On the other hand, the share of foreign investment in real estate in Britain at the same time showed growth. At the end of 2016, JLL consultants estimated this indicator at 51%, and the figure was 48% in 2015. Investors from South and North America weakened their activity, and share of their capital in the total volume of foreign investments in real estate fell from 32% in 2015 to 17% in 2016. The share of transactions with Asian investors in the same period, on the contrary, increased from 17% to 28%, European (excluding Great Britain) - from 14% to 23%. According to JLL, the activity of foreign investors will continue to grow by the end of 2017. Already, consultants have noticed an increase in the interest of buyers from the countries of the Middle East and the Asia-Pacific region.
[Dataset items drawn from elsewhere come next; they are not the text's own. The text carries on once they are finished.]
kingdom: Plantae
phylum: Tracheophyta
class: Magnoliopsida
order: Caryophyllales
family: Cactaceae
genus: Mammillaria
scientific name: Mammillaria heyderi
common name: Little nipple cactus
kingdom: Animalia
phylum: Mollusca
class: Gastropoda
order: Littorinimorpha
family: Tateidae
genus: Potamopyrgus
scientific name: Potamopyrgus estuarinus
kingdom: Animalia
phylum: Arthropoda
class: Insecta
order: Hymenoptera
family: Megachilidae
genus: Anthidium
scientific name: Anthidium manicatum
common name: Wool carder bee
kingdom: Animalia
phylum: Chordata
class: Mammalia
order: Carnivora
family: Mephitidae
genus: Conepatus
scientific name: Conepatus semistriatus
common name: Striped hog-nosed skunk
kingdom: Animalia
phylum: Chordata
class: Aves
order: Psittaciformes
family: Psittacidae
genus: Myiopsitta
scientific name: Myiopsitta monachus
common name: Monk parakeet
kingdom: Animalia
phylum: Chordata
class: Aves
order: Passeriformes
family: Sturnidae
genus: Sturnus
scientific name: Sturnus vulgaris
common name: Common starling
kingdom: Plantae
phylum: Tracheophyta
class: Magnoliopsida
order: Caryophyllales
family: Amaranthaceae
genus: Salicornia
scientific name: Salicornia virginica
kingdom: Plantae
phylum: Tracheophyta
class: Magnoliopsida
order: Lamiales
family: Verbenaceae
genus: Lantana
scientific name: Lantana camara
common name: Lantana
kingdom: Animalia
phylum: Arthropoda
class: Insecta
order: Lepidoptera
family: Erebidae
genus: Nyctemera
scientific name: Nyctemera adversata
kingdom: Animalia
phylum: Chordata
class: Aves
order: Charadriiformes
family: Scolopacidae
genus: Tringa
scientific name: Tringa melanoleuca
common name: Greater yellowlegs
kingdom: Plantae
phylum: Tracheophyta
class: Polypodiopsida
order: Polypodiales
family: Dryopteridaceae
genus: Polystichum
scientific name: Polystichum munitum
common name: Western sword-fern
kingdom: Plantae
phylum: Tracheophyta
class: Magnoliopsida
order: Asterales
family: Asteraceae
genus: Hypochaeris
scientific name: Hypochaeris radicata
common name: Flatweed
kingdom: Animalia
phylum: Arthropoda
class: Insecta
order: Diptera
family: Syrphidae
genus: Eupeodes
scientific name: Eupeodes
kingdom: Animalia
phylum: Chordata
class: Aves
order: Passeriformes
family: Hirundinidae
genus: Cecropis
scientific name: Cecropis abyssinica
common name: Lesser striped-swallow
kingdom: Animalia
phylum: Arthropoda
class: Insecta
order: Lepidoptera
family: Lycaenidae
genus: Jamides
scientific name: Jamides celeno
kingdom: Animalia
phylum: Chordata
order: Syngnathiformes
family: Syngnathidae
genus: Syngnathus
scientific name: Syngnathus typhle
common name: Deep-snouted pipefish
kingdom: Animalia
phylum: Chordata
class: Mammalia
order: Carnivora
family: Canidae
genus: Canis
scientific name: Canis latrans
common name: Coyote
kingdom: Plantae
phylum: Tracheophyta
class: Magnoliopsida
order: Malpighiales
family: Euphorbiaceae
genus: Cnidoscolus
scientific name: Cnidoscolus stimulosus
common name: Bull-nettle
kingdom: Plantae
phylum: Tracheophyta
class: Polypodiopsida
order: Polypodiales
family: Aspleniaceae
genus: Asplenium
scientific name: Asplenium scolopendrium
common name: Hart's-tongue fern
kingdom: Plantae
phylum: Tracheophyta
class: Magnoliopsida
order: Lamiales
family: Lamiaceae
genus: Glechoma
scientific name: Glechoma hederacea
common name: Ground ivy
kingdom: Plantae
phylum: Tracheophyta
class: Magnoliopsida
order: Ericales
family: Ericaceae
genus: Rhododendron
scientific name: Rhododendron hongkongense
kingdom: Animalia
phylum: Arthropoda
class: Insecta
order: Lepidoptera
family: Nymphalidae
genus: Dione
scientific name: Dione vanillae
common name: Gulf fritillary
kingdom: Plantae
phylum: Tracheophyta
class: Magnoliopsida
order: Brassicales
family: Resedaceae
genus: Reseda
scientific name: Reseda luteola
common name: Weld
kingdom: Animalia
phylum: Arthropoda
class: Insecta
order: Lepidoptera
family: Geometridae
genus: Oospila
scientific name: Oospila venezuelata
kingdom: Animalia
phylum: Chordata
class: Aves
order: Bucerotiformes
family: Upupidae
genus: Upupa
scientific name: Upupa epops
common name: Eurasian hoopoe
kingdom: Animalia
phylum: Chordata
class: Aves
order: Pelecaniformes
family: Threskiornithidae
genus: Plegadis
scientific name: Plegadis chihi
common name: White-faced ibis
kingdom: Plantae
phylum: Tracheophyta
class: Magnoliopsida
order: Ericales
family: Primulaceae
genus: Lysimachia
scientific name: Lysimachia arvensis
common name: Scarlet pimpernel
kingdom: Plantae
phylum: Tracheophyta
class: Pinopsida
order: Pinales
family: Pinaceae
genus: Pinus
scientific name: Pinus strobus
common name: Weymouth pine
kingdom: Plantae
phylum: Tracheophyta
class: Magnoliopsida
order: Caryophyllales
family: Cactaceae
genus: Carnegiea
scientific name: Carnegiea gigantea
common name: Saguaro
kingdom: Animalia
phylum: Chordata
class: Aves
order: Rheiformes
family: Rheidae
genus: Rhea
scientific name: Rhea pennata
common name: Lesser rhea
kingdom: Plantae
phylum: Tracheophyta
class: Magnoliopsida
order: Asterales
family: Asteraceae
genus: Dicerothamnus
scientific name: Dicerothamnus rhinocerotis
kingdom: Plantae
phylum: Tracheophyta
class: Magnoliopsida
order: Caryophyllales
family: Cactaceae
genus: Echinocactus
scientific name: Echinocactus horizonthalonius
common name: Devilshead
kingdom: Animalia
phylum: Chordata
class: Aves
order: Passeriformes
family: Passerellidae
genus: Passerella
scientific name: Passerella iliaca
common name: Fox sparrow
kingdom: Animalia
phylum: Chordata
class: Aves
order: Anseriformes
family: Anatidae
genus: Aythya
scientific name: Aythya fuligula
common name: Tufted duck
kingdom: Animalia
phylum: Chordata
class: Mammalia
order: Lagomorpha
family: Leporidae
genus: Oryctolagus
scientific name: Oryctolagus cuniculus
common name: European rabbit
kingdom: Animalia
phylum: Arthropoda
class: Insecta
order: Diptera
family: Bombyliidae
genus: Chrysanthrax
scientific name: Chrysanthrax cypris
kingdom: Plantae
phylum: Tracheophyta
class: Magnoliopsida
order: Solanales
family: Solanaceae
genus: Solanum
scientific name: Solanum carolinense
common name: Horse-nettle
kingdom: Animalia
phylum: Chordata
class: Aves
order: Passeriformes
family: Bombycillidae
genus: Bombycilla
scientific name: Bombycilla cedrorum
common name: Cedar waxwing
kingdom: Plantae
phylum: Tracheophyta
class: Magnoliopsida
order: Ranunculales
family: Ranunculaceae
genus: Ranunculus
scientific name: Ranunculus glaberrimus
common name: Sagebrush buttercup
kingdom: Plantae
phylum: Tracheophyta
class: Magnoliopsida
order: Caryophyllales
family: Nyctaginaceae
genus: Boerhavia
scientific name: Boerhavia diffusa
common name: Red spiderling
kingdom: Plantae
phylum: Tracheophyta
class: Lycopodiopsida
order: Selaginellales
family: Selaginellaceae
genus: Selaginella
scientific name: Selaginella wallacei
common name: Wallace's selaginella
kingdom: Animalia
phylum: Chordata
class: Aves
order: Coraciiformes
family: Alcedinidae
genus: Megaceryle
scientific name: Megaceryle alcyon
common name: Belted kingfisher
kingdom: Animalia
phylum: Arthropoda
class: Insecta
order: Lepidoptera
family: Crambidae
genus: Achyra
Other consultants also noted the growing interest of foreign buyers in various properties in the UK. So, according to Knight Frank, number of applications for buying premium real estate in London from the Russians has tripled in January 2017. The consultants attributed this to the return to the market of deferred demand against the backdrop of economic and political uncertainty associated with the referendum on Brexit.

The growing demand for residential real estate in the UK has already become the reason for price stabilization in the premium segment. According to Savills, in the first quarter of this year, the average cost of such housing was £ 2 million, down by 0.3% compared to the same period last year. In the fourth quarter, the fall in prices was estimated at 2.2%, following the results of 2016 - in 6.9%.